Task directions: Rewrite the entries with every occurrence of "preserve colors" replaced by "color preservation", leaving all other text unchanged. Omit the pictures from your answer.

Task material:
──────────────────────────────

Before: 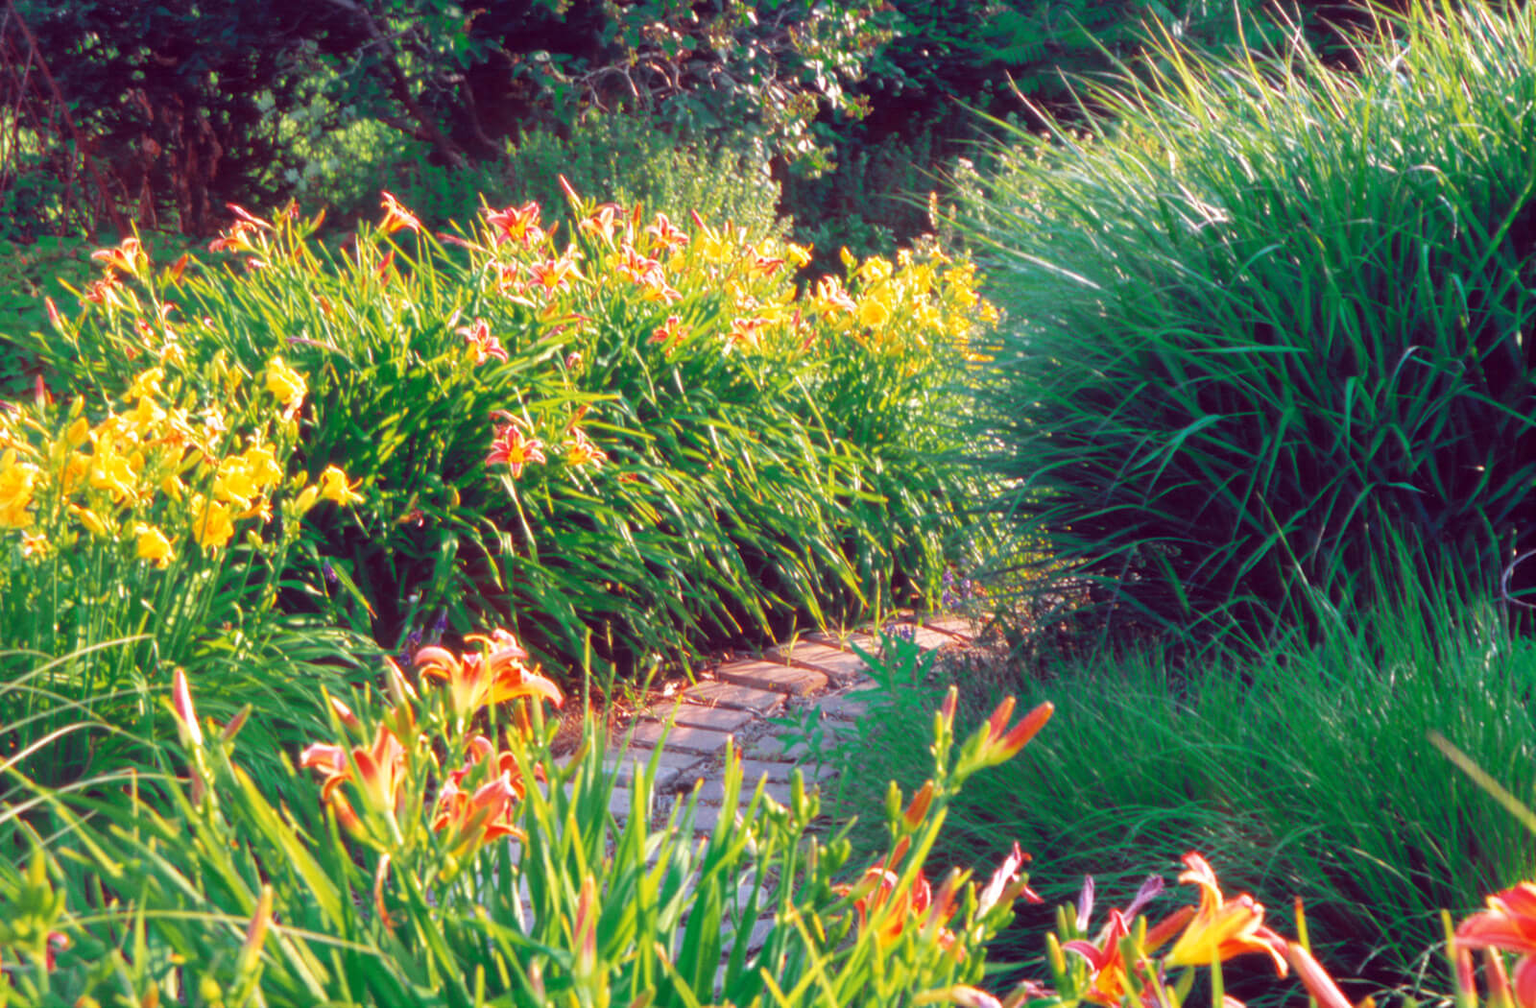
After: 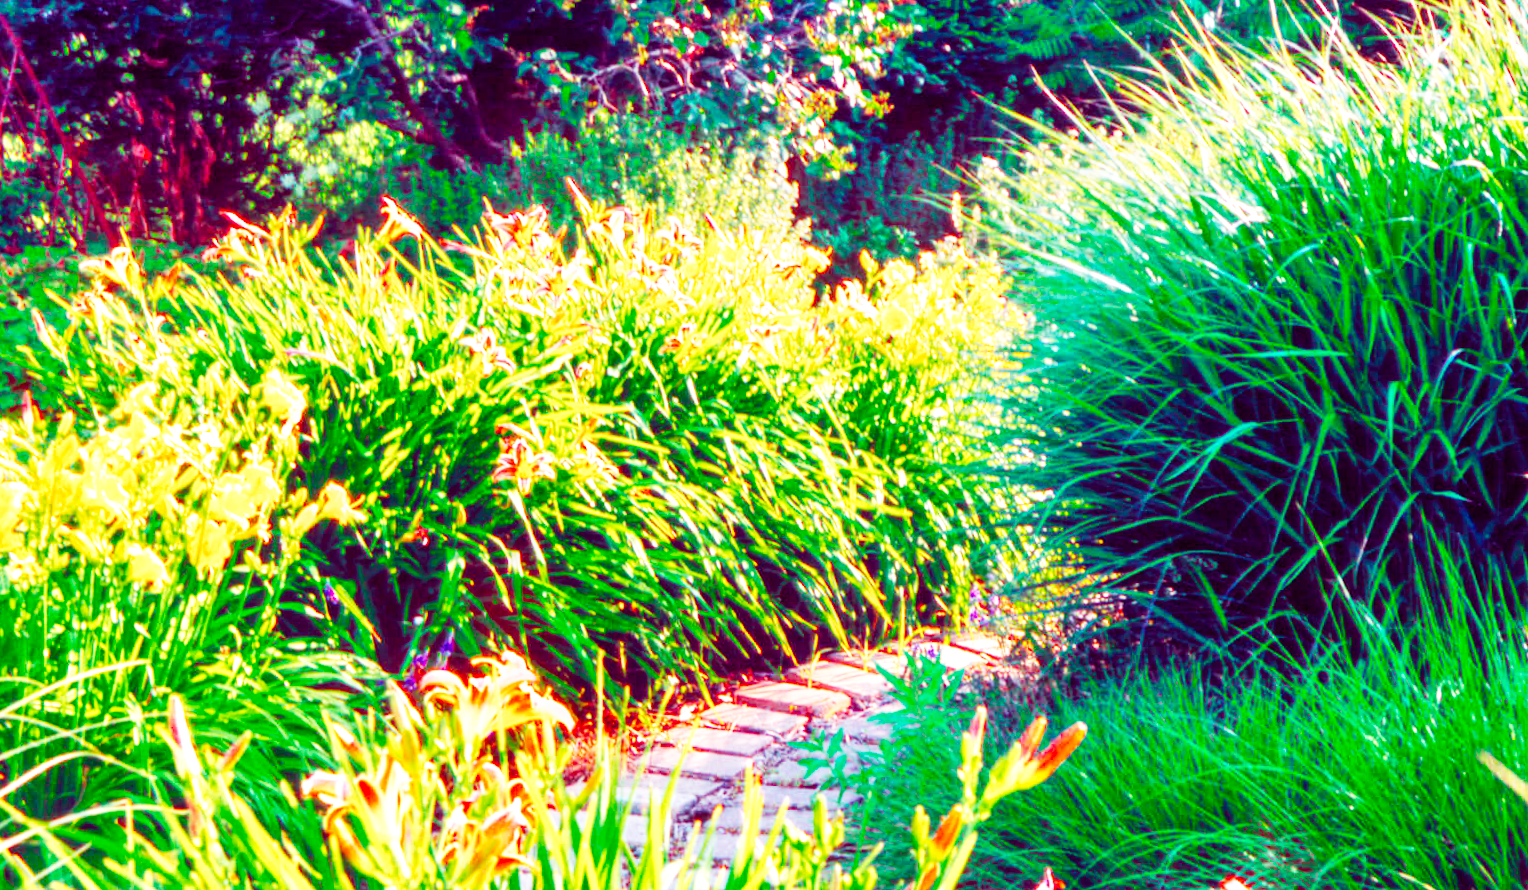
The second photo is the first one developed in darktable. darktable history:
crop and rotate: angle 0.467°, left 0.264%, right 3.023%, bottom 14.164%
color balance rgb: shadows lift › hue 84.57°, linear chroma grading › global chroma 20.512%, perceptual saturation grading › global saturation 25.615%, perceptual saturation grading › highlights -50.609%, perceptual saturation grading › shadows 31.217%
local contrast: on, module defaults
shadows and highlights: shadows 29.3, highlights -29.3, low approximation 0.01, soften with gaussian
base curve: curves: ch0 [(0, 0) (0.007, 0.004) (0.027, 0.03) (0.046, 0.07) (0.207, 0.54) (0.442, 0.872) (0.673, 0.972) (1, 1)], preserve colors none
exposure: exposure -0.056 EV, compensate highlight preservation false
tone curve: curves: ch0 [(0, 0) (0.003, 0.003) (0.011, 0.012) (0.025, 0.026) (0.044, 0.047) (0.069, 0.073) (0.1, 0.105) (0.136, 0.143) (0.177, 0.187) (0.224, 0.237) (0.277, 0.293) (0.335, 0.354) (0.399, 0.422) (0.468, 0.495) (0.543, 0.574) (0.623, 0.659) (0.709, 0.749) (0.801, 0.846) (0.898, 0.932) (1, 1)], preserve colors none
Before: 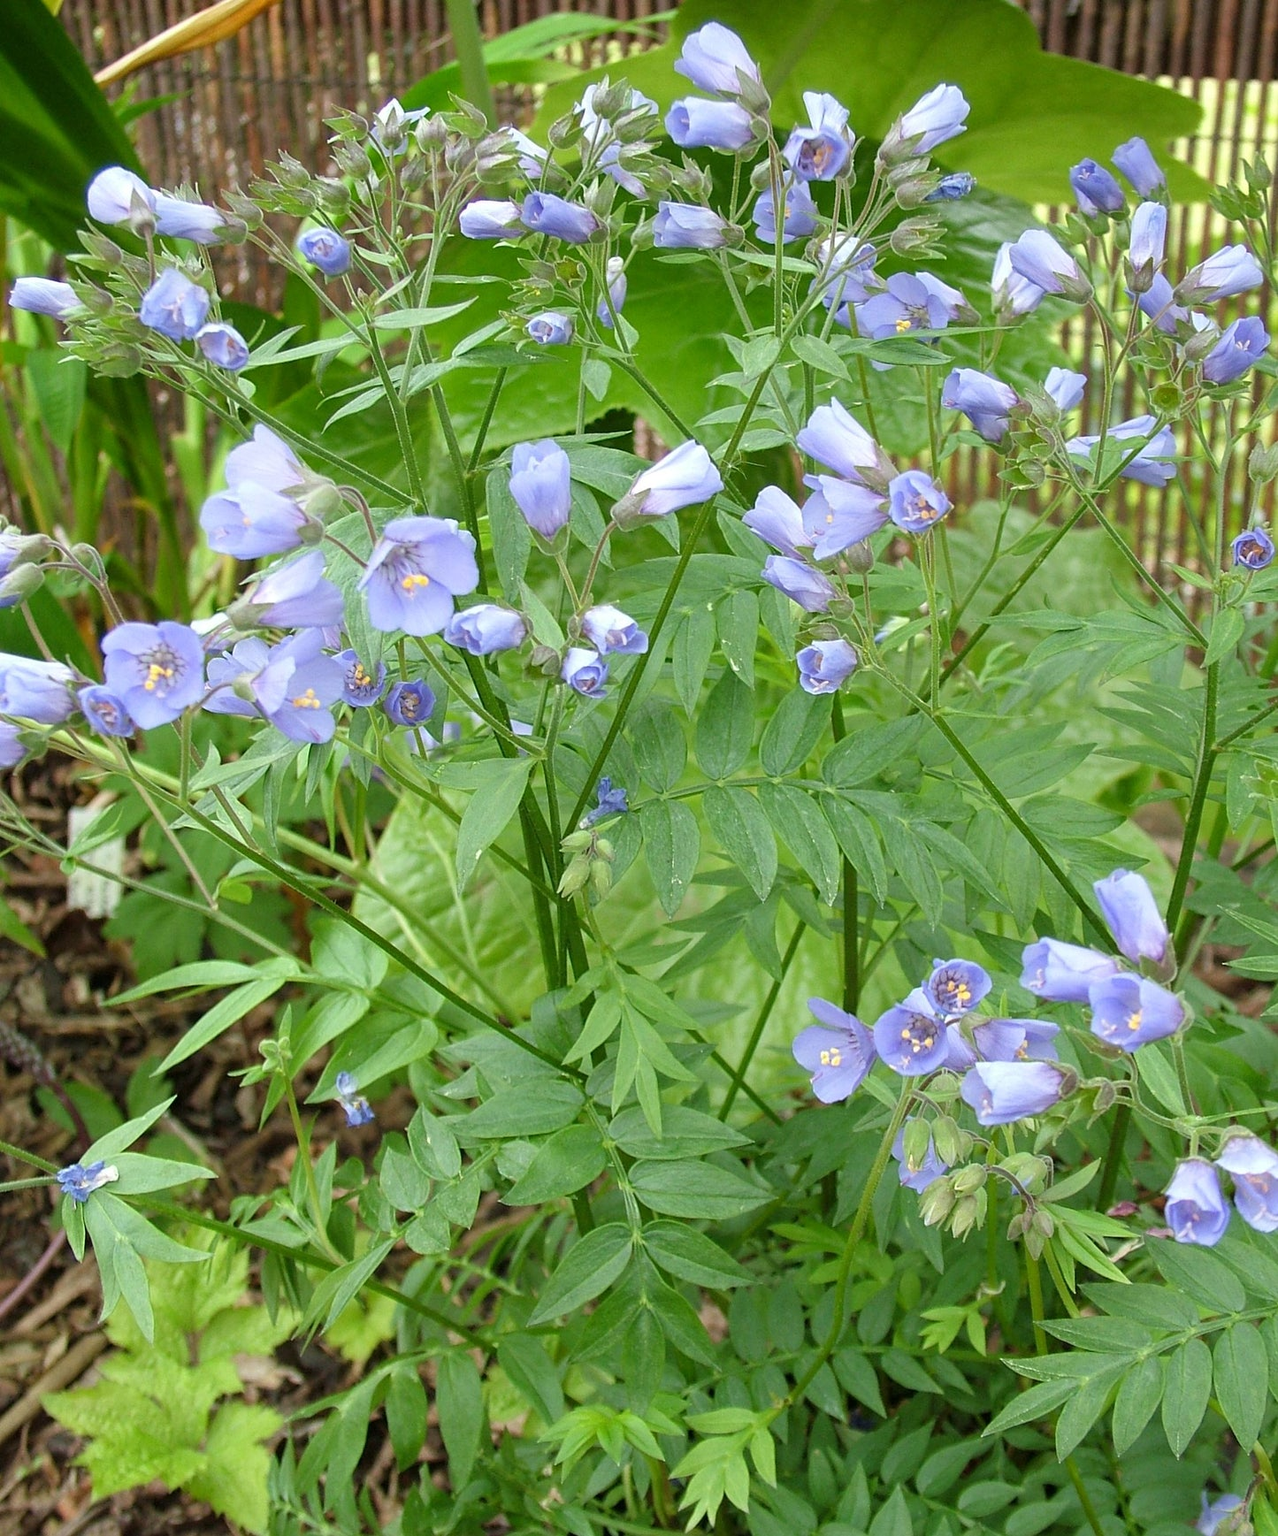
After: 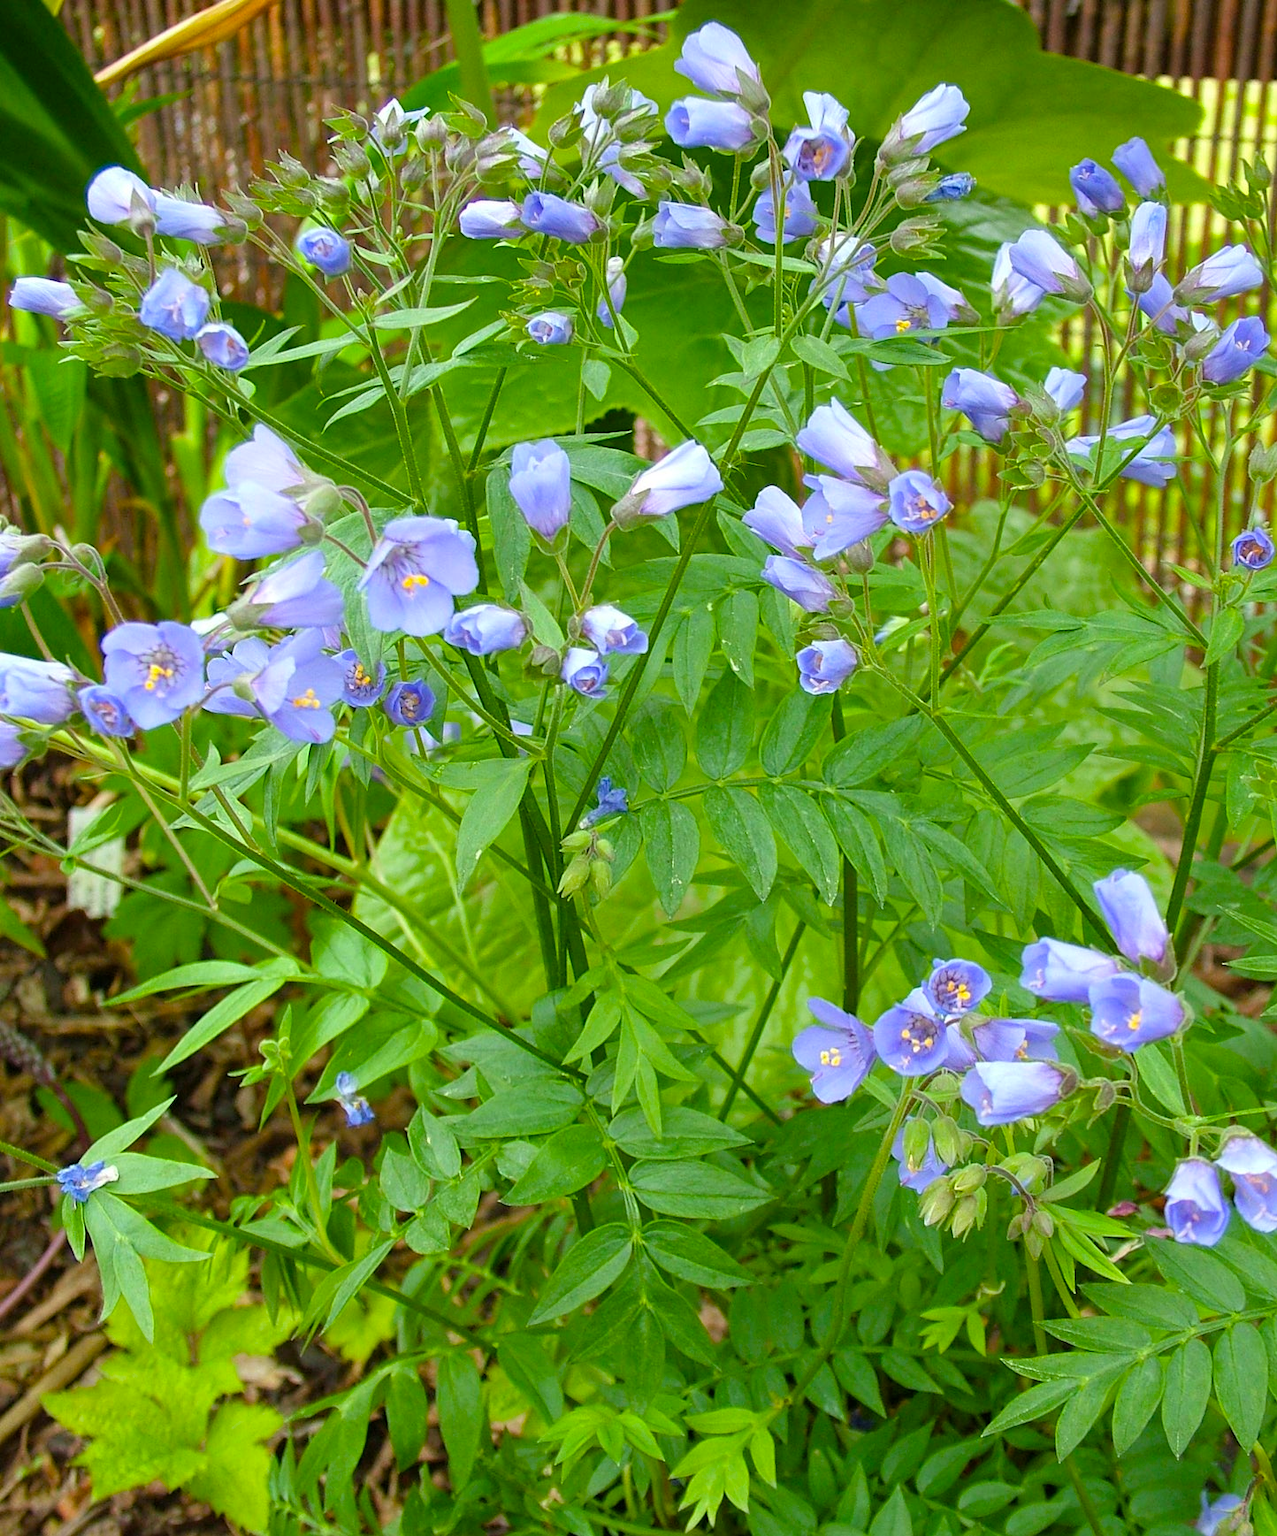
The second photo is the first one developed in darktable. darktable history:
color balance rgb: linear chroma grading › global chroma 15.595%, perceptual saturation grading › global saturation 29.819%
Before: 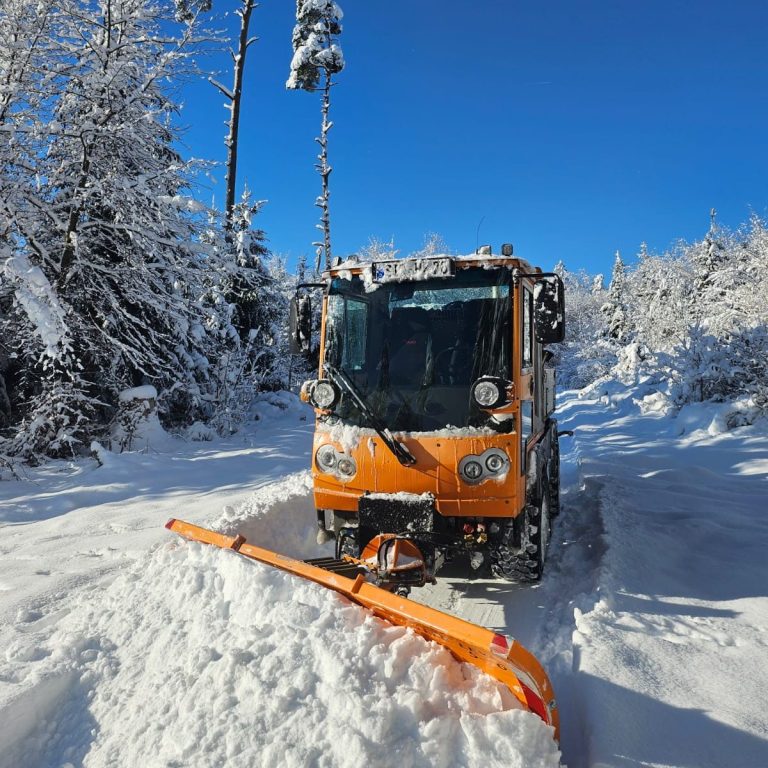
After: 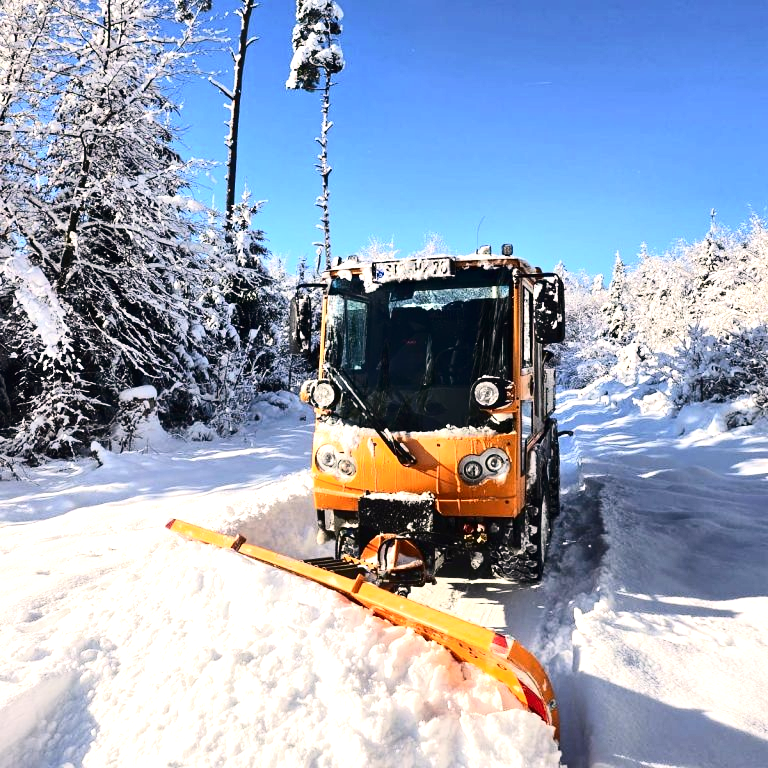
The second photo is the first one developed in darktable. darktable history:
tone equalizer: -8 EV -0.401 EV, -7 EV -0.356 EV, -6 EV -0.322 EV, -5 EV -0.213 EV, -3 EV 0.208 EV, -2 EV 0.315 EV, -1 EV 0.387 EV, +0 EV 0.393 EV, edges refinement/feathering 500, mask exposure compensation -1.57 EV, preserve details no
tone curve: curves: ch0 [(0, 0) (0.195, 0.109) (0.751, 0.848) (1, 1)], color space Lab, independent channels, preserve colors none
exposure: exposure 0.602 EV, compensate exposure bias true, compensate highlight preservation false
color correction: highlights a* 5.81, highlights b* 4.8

──────────────────────────────

Finished task:
Before: 
After: 
The second photo is the first one developed in darktable. darktable history:
crop and rotate: angle 0.467°, left 0.264%, right 3.023%, bottom 14.164%
color balance rgb: shadows lift › hue 84.57°, linear chroma grading › global chroma 20.512%, perceptual saturation grading › global saturation 25.615%, perceptual saturation grading › highlights -50.609%, perceptual saturation grading › shadows 31.217%
local contrast: on, module defaults
shadows and highlights: shadows 29.3, highlights -29.3, low approximation 0.01, soften with gaussian
base curve: curves: ch0 [(0, 0) (0.007, 0.004) (0.027, 0.03) (0.046, 0.07) (0.207, 0.54) (0.442, 0.872) (0.673, 0.972) (1, 1)], color preservation none
exposure: exposure -0.056 EV, compensate highlight preservation false
tone curve: curves: ch0 [(0, 0) (0.003, 0.003) (0.011, 0.012) (0.025, 0.026) (0.044, 0.047) (0.069, 0.073) (0.1, 0.105) (0.136, 0.143) (0.177, 0.187) (0.224, 0.237) (0.277, 0.293) (0.335, 0.354) (0.399, 0.422) (0.468, 0.495) (0.543, 0.574) (0.623, 0.659) (0.709, 0.749) (0.801, 0.846) (0.898, 0.932) (1, 1)], color preservation none
Before: 
After: 
The second photo is the first one developed in darktable. darktable history:
color balance rgb: linear chroma grading › global chroma 15.595%, perceptual saturation grading › global saturation 29.819%
Before: 
After: 
The second photo is the first one developed in darktable. darktable history:
tone equalizer: -8 EV -0.401 EV, -7 EV -0.356 EV, -6 EV -0.322 EV, -5 EV -0.213 EV, -3 EV 0.208 EV, -2 EV 0.315 EV, -1 EV 0.387 EV, +0 EV 0.393 EV, edges refinement/feathering 500, mask exposure compensation -1.57 EV, preserve details no
tone curve: curves: ch0 [(0, 0) (0.195, 0.109) (0.751, 0.848) (1, 1)], color space Lab, independent channels, color preservation none
exposure: exposure 0.602 EV, compensate exposure bias true, compensate highlight preservation false
color correction: highlights a* 5.81, highlights b* 4.8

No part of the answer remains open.